Le général Noël Rakotonandrasana s’est installé  à Bemangoraka Maevatanana.

Le ministre de la Défense nationale du premier gouvernement de la Transition trouve une mort tragique. Le courant l’a emporté alors qu’il secourait un bouvier en détresse.

L’émoi saisit les Forces armées. Le général Noël Rakotonandrasana, ministre de la Défense nationale au début du régime transitoire en 2009, a été happé par une mort brutale. Emporté par un fort courant sur le fleuve Menavava, traversant le district de Maevatanàna à la hauteur de la commune rurale de Mahazoma, l’officier général n’a pas survécu.
Natif de la région Betsi­boka, l’ancien ministre est propriétaire d’un domaine, ainsi que de d’importants troupeaux de bœufs à Bemangoraka, une localité située à quarante-cinq kilomètres au Sud du chef-lieu de district de Maevatanàna. Dans la matinée d’hier, vers 10 heures, la mort le pistait lorsqu’il a fait traverser le fleuve à son troupeau, en compagnie d’un bouvier. Selon les informations recueillies sur place, la montée des eaux rend dangereux le passage en cette période estivale. Le point, dont une distance d’une
cinquantaine de mètres sépare les deux berges, est néanmoins fréquenté quasi-quotidiennement par les troupeaux et les bouviers, à gué.
D’après les informations recueillies auprès de la gendarmerie nationale à Maevatanàna, le général Noël Rakotonandrasana avait déjà réussi à rejoindre l’autre rive en luttant contre les eaux déferlantes lorsque, dans son sillage, le courant a brusquement emporté le bouvier qui le suivait.

Sauvetage éperdu
Dans l’affolement, il s’est rué vers le jeune homme, englouti sous les eaux et entraîné dangereusement en aval. En volant au secours de son compagnon, l’officier général à la retraite s’est, à son tour, retrouvé piégé dans les eaux, froides et profondes, du Menavava. Une trentaine de minutes après la noyade, le corps sans vie de l’ancien ministre a été repêché en aval.
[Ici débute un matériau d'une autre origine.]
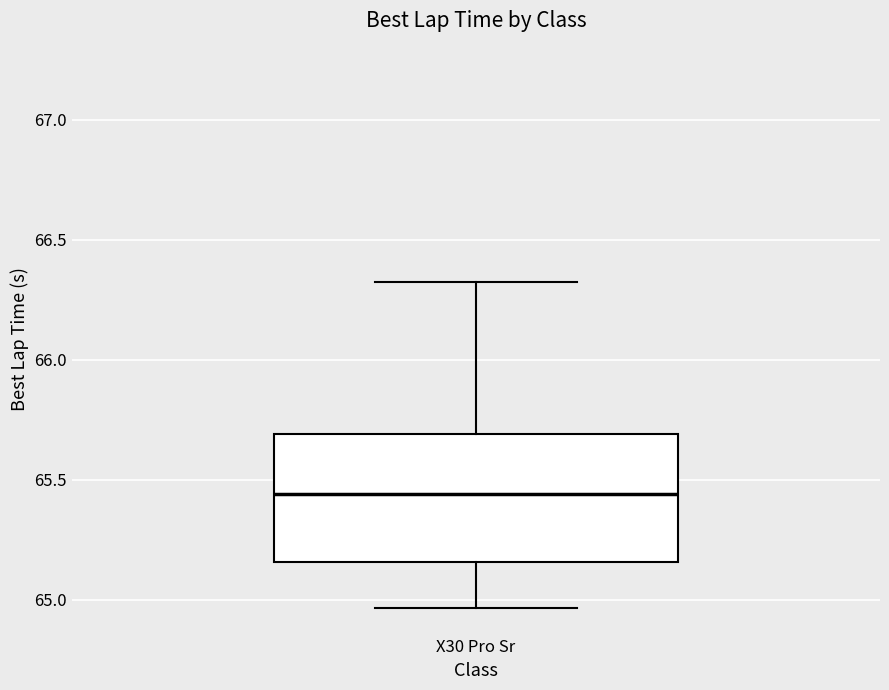

Where does the upper whisker of the box for X30 Pro Sr end on the y-axis? The values are not printed on the chart, so give them approximately, as read against the axis.

66.30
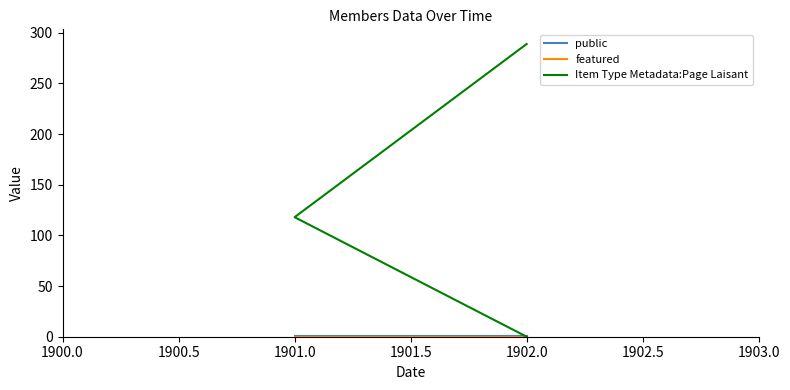

Between 1902.0 and 1901.0, which is larger?

1902.0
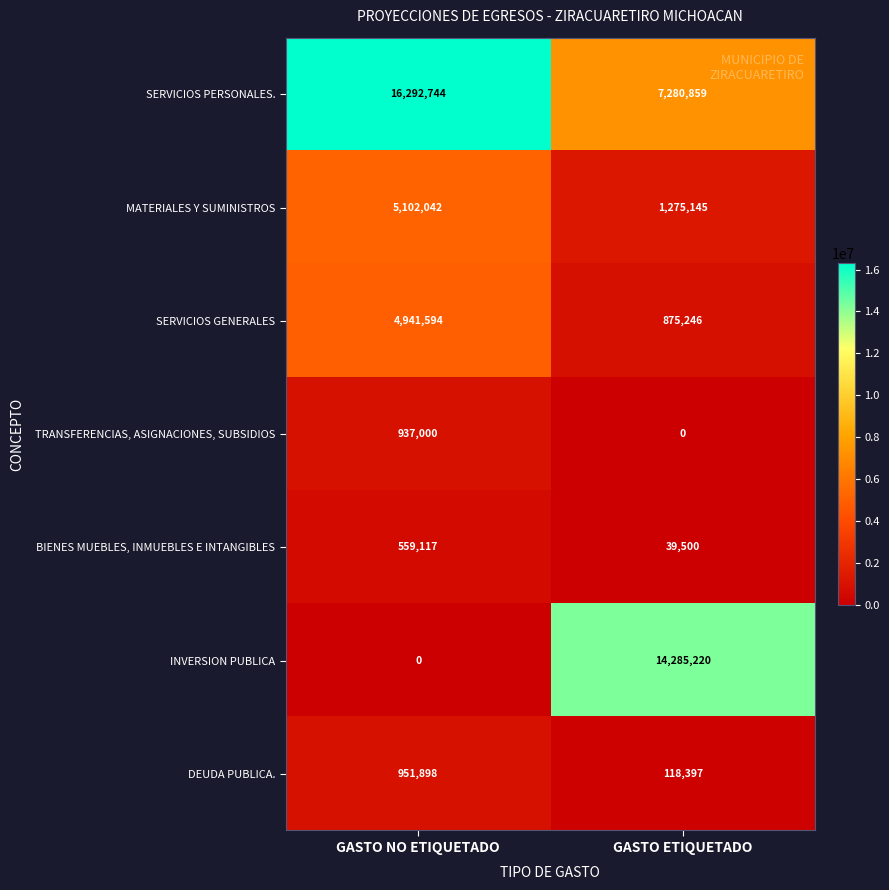

The value of INVERSION PUBLICA at GASTO NO ETIQUETADO is -9198958. True or false?

False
Dans l’espoir d’une ultime tentative de réanimation pourtant perdue d’avance, le corps a été examiné par un médecin, mais l’officier général avait déjà succombé à une asphyxie après des dizaines de minutes d’immersion.
La dépouille a été remise à sa famille pour les funérailles qui se tiendront à Mahazoma même.
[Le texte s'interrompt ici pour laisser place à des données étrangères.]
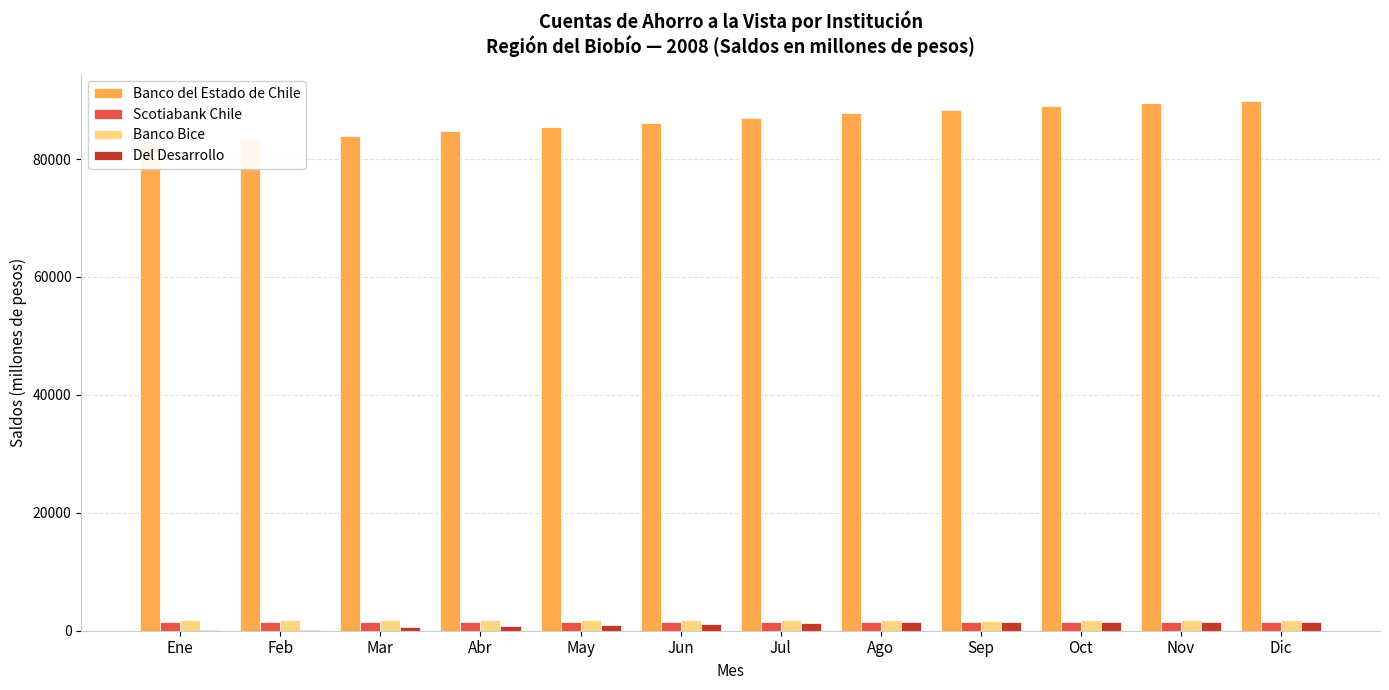

At which category is the sum across all series the highest?

Dic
Avant que ce drame ne se produise, le bouvier rescapé avait signalé à la gendarmerie des vols récurrents, dont le bétail de l’ex-ministre en a fait les frais. Pour le seul mois de janvier, deux cas sont enregistrés. Pour le premier, les dahalo ont fait main basse sur six zébus, contre huit pour le dernier cas recensé.